Add to your Claude Desktop config (~/Library/Application Support/Claude/claude_desktop_config.json on macOS, ~/.config/Claude/claude_desktop_config.json on Linux):
{
"mcpServers": {
"kb": {
"command": "kb-mcp"
}
}
}claude mcp add kb kb-mcp| Tool | Description |
|---|---|
kb_search |
Hybrid semantic + keyword search with inline filters |
kb_ask |
Full RAG pipeline: search + rerank + LLM answer |
kb_fts |
Keyword-only search (no API cost) |
kb_similar |
Find similar documents (no API call) |
kb_status |
Index statistics |
kb_list |
List indexed documents |
The MCP server requires the mcp extra: kb[mcp] or kb[all].

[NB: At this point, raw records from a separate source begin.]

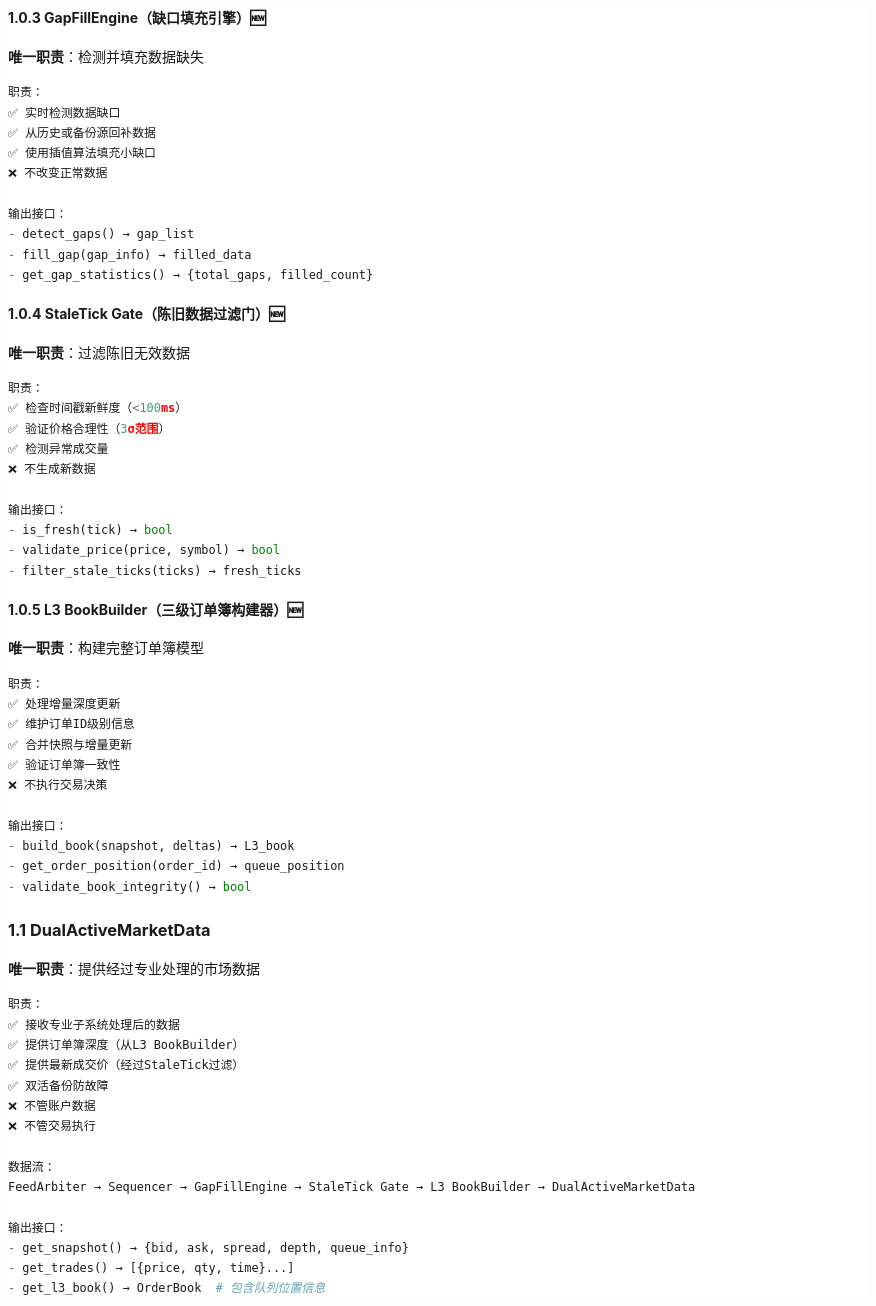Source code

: #### 1.0.3 GapFillEngine（缺口填充引擎）🆕
**唯一职责**：检测并填充数据缺失
```python
职责：
✅ 实时检测数据缺口
✅ 从历史或备份源回补数据
✅ 使用插值算法填充小缺口
❌ 不改变正常数据

输出接口：
- detect_gaps() → gap_list
- fill_gap(gap_info) → filled_data
- get_gap_statistics() → {total_gaps, filled_count}
```

#### 1.0.4 StaleTick Gate（陈旧数据过滤门）🆕
**唯一职责**：过滤陈旧无效数据
```python
职责：
✅ 检查时间戳新鲜度（<100ms）
✅ 验证价格合理性（3σ范围）
✅ 检测异常成交量
❌ 不生成新数据

输出接口：
- is_fresh(tick) → bool
- validate_price(price, symbol) → bool
- filter_stale_ticks(ticks) → fresh_ticks
```

#### 1.0.5 L3 BookBuilder（三级订单簿构建器）🆕
**唯一职责**：构建完整订单簿模型
```python
职责：
✅ 处理增量深度更新
✅ 维护订单ID级别信息
✅ 合并快照与增量更新
✅ 验证订单簿一致性
❌ 不执行交易决策

输出接口：
- build_book(snapshot, deltas) → L3_book
- get_order_position(order_id) → queue_position
- validate_book_integrity() → bool
```

### 1.1 DualActiveMarketData
**唯一职责**：提供经过专业处理的市场数据
```python
职责：
✅ 接收专业子系统处理后的数据
✅ 提供订单簿深度（从L3 BookBuilder）
✅ 提供最新成交价（经过StaleTick过滤）
✅ 双活备份防故障
❌ 不管账户数据
❌ 不管交易执行

数据流：
FeedArbiter → Sequencer → GapFillEngine → StaleTick Gate → L3 BookBuilder → DualActiveMarketData

输出接口：
- get_snapshot() → {bid, ask, spread, depth, queue_info}
- get_trades() → [{price, qty, time}...]
- get_l3_book() → OrderBook  # 包含队列位置信息
```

| Tool | What it is | Local-only | CLI | Setup |
|---|---|---|---|---|
| kb | CLI RAG tool — hybrid search + Q&A over 30+ document formats | Yes | Yes | uv tool install, single SQLite file |
| Khoj | Self-hosted AI second brain with web UI, mobile, Obsidian/Emacs plugins | Optional | No | Docker or pip, runs a web server |
| Reor | Desktop note-taking app with auto-linking and local LLM | Yes | No | Electron app, uses LanceDB + Ollama |
| LlamaIndex | Framework for building RAG pipelines | Depends | No | Python library, you build the app |
| ChromaDB | Vector database with simple API | Yes | No | Python library, you build the app |
| grepai | Semantic code search + call graphs, 100% local | Yes | Yes | brew install or curl, uses Ollama/OpenAI embeddings |
When to use what:
- kb — you want a CLI RAG tool that indexes docs (markdown, PDFs, DOCX, EPUB, HTML, and more) and answers questions from them
- grepai — you want semantic search over code (find by intent, trace call graphs), no RAG
- Khoj — you want a full-featured app with web UI, phone access, Obsidian integration, and agent capabilities
- Reor — you want an Obsidian-like desktop editor that auto-links notes using local AI
- LlamaIndex / ChromaDB — you're building your own RAG pipeline and need libraries, not a finished tool
Contributions welcome! Please open an issue first to discuss what you'd like to change.
See docs/DEVELOPMENT.md for setup, architecture, and workflow.
This is a personal tool I've open-sourced. I may or may not respond to issues/PRs. Fork freely.